- Document excerpt:
>>>

According the docs for PerlIO::scalar:

PerlIO::scalar only exists to use XSLoader to load C code that provides support for treating a scalar as an “in memory” file.

The docs on the ActiveState site also note that it’s not necessary to use PerlIO::Scalar. This reduces the code to the following:

open $fh, "<", \$text;
while (<$fh>) { #... }

Excellent. Not only is it concise and easy to use, it’s part of the standard distro. I’ve documented this not only for my own future reference, but to add my bit to the world’s largest help database. I just hope I wasn’t being totally obtuse, to later find that this is Camel page 52 material.

Perl Module Tips

This a bit of pre-emptive blogging, for the next time I forget. Those of you with stronger Perl-fu than I already know these things.

<<<

- Extracted records:
>>>

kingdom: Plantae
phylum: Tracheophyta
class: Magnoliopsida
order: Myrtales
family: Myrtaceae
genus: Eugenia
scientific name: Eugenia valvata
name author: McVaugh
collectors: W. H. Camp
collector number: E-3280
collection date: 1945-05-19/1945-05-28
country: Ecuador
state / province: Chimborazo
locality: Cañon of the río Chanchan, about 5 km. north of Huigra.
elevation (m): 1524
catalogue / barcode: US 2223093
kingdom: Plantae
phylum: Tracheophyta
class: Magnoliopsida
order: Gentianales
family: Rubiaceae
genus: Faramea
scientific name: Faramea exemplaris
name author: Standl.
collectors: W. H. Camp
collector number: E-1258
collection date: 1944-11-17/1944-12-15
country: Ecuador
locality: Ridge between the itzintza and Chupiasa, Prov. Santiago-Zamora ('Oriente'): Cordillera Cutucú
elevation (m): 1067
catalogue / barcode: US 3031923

<<<

- Task requirements:
A) What does the Perl blog excerpt say PerlIO::scalar exists to do?
B) Reproduce a passage of the Perl blog excerpt word for word. Begin at the words "PerlIO::scalar only exists" and stop after "page 52 material.".

- Responses for each task:
A) It exists only to use XSLoader to load C code that lets a scalar be treated as an "in memory" file.

B)
PerlIO::scalar only exists to use XSLoader to load C code that provides support for treating a scalar as an “in memory” file.

The docs on the ActiveState site also note that it’s not necessary to use PerlIO::Scalar. This reduces the code to the following:

open $fh, "<", \$text;
while (<$fh>) { #... }

Excellent. Not only is it concise and easy to use, it’s part of the standard distro. I’ve documented this not only for my own future reference, but to add my bit to the world’s largest help database. I just hope I wasn’t being totally obtuse, to later find that this is Camel page 52 material.